It is hard to believe it but 10 years ago, the first G-Awards kicked off in Birmingham.
It was a brave decision by the organiser, Tony Higgin, who showed more faith than the previous owner of the awards scheme, Emap, when it took one of many woeful decisions and shut down the Glassex Awards. While they saw no future of it being viable, he sunk his money and efforts into the G-Awards.
It took a number of years to turn in a profit but it immediately hit the right nerve with an industry that warmed to it.
Awards are a funny business – they are meant to celebrate and recognise excellence but handily, they massage egos along the way. The combination makes for a heady cocktail with people at tables either whooping with joy, or issuing dark mutterings about being cheated of the ‘ultimate’ prize.
The venues might have changed but the event remains the same. This Friday the G-14 Awards will be held again at the London Hilton on Park Lane and hundreds will gather for the usual round of back slapping and networking.
There have been critics of these Awards and in certain respects, I have been one of them when aspects have not been entirely clear or satisfactory. But then this is the case with almost any such scheme you can think of, from the Oscars and BAFTA downwards.
For example, I have bemoaned a string of so-called comedians who rake in a fortune for a night’s work that obviously is an off-the-peg act, tweaked to suit the audience. (Notable exceptions were Rory Bremner at the old Glassex Awards and Andy Parsons, who stood in for the late withdrawal of the foul-mouthed Frank Boyle.) One can only hope that this year’s celebrity, Kevin Bridges, does better than most. Just because Billy Connolly says he’s “brilliant” is no necessary commendation as it appears to be a declaration he would make for just about anything he sees, especially a reflection of himself.

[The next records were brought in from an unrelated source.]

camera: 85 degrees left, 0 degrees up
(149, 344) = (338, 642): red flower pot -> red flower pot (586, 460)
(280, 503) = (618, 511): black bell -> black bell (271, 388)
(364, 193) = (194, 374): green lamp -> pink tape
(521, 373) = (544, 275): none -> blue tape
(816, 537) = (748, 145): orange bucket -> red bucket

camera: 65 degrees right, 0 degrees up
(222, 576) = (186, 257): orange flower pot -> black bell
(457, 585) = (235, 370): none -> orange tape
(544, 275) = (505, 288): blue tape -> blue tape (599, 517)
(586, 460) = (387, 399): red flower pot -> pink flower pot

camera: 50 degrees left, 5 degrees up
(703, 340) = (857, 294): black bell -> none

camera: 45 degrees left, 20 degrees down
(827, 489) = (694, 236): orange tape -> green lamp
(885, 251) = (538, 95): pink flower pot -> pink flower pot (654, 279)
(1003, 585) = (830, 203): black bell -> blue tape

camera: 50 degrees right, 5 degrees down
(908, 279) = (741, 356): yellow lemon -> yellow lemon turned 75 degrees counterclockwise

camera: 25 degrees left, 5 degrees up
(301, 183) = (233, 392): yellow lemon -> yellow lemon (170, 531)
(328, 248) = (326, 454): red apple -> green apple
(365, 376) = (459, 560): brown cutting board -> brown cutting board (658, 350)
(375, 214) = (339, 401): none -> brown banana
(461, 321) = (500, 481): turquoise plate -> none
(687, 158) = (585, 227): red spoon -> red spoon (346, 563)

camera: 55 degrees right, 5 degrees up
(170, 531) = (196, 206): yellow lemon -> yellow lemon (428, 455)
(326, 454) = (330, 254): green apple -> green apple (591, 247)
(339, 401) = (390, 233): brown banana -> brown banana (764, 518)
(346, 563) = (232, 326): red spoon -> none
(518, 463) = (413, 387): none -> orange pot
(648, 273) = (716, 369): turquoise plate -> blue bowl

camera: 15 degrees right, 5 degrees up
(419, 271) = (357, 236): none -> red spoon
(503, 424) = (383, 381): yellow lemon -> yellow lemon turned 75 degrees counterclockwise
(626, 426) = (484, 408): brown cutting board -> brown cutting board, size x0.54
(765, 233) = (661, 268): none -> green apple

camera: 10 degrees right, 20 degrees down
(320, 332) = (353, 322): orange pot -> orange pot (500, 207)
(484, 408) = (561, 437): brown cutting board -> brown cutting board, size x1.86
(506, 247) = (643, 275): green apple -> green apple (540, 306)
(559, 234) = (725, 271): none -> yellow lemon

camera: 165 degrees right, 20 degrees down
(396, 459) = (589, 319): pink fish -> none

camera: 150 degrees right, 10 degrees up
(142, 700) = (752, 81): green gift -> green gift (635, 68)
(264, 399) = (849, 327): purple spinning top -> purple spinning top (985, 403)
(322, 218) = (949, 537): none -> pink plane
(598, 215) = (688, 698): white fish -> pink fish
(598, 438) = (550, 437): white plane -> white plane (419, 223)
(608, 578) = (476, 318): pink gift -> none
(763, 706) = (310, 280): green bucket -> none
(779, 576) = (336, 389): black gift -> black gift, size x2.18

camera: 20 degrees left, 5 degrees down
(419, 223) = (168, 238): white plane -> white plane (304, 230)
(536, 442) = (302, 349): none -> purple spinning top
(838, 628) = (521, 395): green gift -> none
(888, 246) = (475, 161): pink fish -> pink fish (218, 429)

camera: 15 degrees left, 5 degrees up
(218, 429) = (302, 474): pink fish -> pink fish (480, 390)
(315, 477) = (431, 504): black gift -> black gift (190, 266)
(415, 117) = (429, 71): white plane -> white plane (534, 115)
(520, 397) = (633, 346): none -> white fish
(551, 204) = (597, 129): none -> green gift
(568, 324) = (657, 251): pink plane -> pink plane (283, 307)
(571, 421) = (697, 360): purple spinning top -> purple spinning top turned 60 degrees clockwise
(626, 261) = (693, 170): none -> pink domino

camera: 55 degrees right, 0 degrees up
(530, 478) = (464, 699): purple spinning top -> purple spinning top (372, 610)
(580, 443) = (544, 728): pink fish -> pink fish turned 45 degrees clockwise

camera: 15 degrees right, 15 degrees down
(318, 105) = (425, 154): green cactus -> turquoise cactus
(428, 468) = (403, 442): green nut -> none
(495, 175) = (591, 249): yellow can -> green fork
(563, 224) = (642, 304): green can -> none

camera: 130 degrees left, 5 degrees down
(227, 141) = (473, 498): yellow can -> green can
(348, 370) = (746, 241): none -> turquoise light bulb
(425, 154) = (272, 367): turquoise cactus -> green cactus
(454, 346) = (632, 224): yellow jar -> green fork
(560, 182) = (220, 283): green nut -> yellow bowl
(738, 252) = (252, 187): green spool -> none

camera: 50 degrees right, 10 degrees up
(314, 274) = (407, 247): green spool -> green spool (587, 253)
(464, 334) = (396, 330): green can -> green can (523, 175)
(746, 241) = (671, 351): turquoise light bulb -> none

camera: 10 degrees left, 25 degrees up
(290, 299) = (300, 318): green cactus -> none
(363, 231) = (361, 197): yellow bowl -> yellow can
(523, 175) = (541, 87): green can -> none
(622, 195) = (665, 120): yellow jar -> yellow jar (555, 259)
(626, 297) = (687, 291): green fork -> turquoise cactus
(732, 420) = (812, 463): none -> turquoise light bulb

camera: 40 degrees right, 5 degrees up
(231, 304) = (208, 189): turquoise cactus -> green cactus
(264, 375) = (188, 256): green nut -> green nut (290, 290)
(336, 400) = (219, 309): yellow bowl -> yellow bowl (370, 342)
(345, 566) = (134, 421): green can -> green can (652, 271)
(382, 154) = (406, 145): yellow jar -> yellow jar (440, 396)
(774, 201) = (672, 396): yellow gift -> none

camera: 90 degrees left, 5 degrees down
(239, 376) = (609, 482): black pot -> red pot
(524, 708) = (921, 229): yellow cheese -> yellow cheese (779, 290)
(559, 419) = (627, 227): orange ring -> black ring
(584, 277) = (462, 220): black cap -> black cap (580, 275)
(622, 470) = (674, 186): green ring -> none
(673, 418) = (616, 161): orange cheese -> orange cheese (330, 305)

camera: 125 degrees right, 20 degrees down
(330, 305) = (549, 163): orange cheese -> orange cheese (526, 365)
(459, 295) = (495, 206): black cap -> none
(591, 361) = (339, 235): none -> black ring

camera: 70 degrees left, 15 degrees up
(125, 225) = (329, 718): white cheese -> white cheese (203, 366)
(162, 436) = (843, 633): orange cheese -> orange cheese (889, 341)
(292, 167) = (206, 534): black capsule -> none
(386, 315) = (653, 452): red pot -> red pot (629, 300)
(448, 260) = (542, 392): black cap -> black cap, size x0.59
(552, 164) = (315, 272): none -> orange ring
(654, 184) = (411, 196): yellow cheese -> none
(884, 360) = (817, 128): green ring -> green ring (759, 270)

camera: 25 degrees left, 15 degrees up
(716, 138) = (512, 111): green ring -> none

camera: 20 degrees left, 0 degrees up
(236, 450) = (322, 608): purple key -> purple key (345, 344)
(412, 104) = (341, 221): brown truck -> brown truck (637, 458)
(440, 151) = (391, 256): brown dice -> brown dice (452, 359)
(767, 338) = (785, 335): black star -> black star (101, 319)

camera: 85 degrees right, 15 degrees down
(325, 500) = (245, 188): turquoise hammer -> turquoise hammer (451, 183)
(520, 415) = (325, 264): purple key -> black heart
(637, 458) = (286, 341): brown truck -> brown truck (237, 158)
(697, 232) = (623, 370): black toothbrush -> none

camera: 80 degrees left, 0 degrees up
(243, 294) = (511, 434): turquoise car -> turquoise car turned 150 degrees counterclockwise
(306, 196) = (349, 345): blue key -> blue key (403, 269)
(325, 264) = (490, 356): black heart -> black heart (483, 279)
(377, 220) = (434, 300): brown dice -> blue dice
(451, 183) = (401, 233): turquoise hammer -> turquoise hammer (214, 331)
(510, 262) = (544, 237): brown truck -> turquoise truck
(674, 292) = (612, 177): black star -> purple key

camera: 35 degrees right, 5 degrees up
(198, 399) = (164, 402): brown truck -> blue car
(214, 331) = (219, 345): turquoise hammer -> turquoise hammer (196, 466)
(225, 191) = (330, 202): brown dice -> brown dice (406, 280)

That’s not to say that the industry should refrain from getting behind the organiser and his efforts to run an Awards scheme that highlights the very best in the glass and glazing sector.
Not only would there be a hole in the calendar. The event helps to show to the outside world that, despite a small group of rogues, the vast majority work very hard to deliver a quality service to the end user.
And we now have an additional factor – the National Fenestration Awards. Begun last year, there’s an element of Strictly Come Dancing with how the awards are given, except the results are based entirely on voting. As with the G-Awards, it has its critics but with sponsors like VEKA, Solidor and Distinction Doors, it cannot be dismissed. Whether it will have the ‘legs’ of Tony Higgin’s event, time will tell.
Caption The G-14 Awards will be at its usual venue at the London Hilton on Park Lane this Friday.